Venezuela's state oil company PDVSA is preparing a major swap of its 2016 and 2017 bonds to ease looming debt payment burdens, a senior source at the company said.
The company, the socialist government's financial engine, is currently scheduled to pay about $6 billion of debt and interest in 2015, about $5.5 billion in 2016, and more than $7 billion in 2017, according to Wall Street analysts.
That has put pressure on its cash position at a time of falling crude prices.
So it is hoping to persuade bondholders to exchange 2016 and 2017 paper for others maturing between 2020-2023 when it anticipates having a healthier financial position.
"The debt restructuring plan is advanced and could be offered to investors starting from the first quarter of next year," said the source, who is familiar with the plan but asked to be anonymous as he is not authorized to comment publicly.

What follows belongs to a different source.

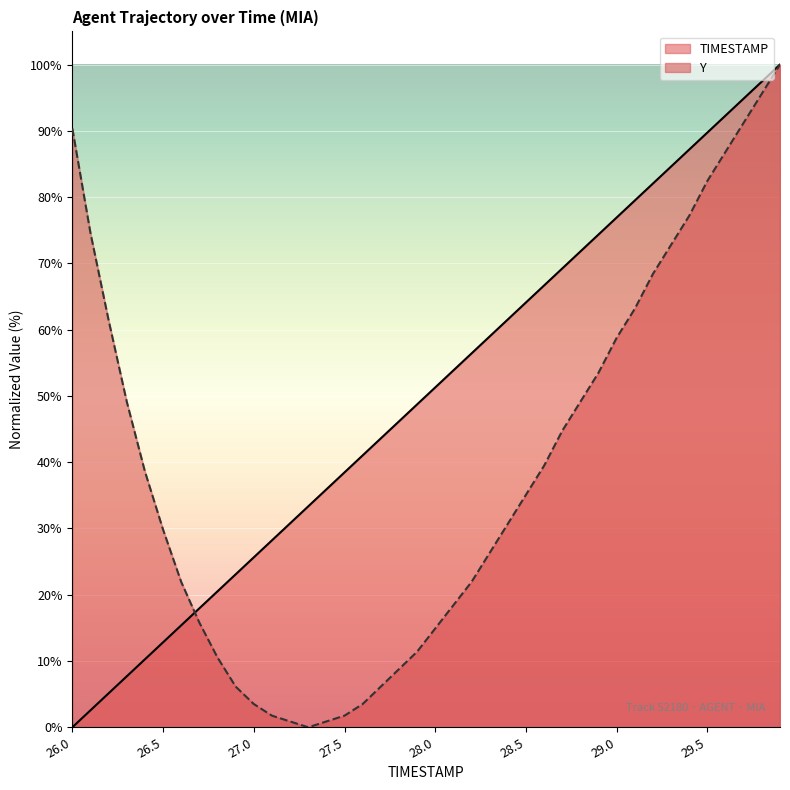

At how many categories does at least one series exceed 22?

37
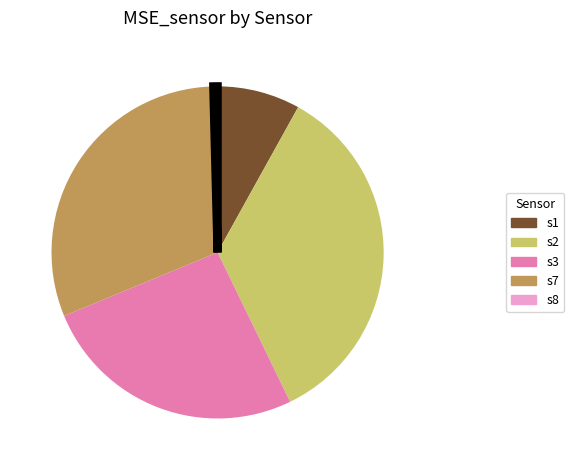

Which has a higher value, s1 or s3?

s3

"The idea is to focus on the debt maturing in 2016 and 2017 because they are the most complicated years. We're just waiting for a better time," he told Reuters late on Thursday.
The Venezuelan government this week paid around $1.56 billion to service its Global 2014 bond VENGLB14=RR and interest, admonishing what it called a "perverse" international campaign to foster default fears.

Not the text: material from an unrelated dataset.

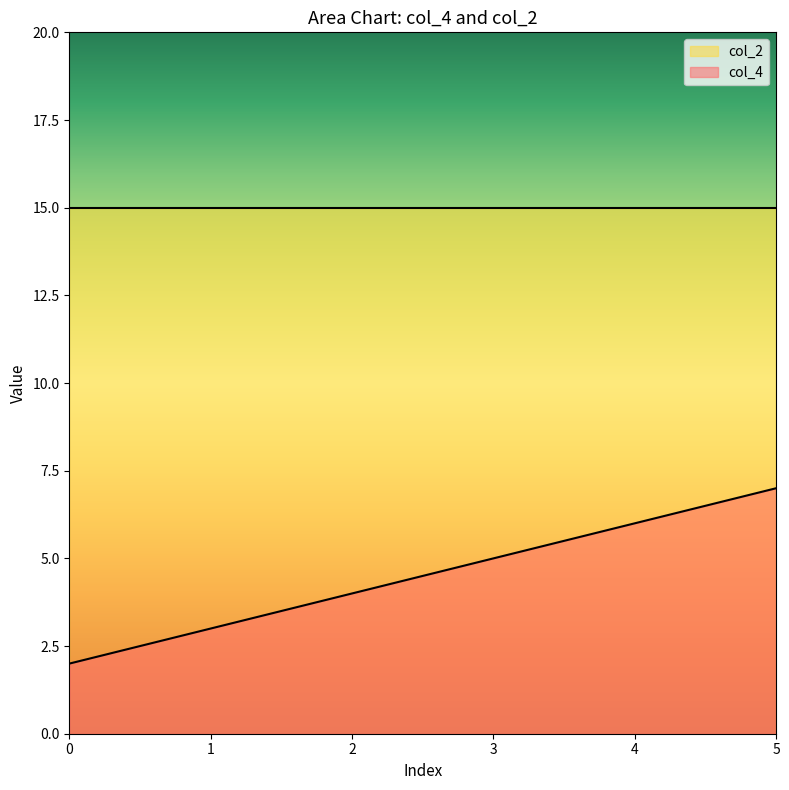

Approximately how many times larger is the value at 3 compared to 0?

2.5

Some concern had emerged, with bond yields spiking, after the publication last month of an article by two economists critical of President Nicolas Maduro's government, suggesting an orderly default could help the OPEC country's slumping economy.
Wall Street analysts, however, largely disagreed, saying the Maduro government was showing no sign of considering a default and still-strong oil revenues remained an important guarantee despite Venezuela apparently entering recession.
"There are some manipulations out there," Maduro said in a speech late on Thursday, noting that Venezuela had paid its obligations this week 24 hours before they were due.
"Venezuela has not fallen nor it will fall into default. Those who are in moral default, in ethical default, are these professional opinion-givers doing business against our nation ... We are prepared to fulfil all our obligations at every level."
Market sentiment over Venezuela's financial health and future payment possibilities has, however, deteriorated in recent months, with the JP Morgan emerging markets index 11EMJ putting Venezuelan bond yields 14.38 percent above U.S. Treasuries.
That makes its risk perception worse even than conflict-torn Ukraine.
"Optimism in the market over Venezuela has evaporated a lot," said Francisco Ghersi, head of Caracas-based Knossos Fund, which trades only in Venezuelan bonds, saying investors were worried about the government's position two or three years away.
The PDVSA source said the hoped-for bond swap would come after PDVSA cancels its $3 billion 2014 paper VE046054644=RRPS due on Oct. 28. It has already bought "at least the half" of that 2014 debt, using pension fund resources, and also hopes to swap those for other papers, he said.
The socialist government, in power since 1999 under Hugo Chavez who died last year and was replaced by Maduro after he narrowly won election, has never defaulted on its bonds.
It faces average annual repayment obligations of roughly $10 billion in the next three years, between sovereign debt and PDVSA paper, according to Wall Street analysts.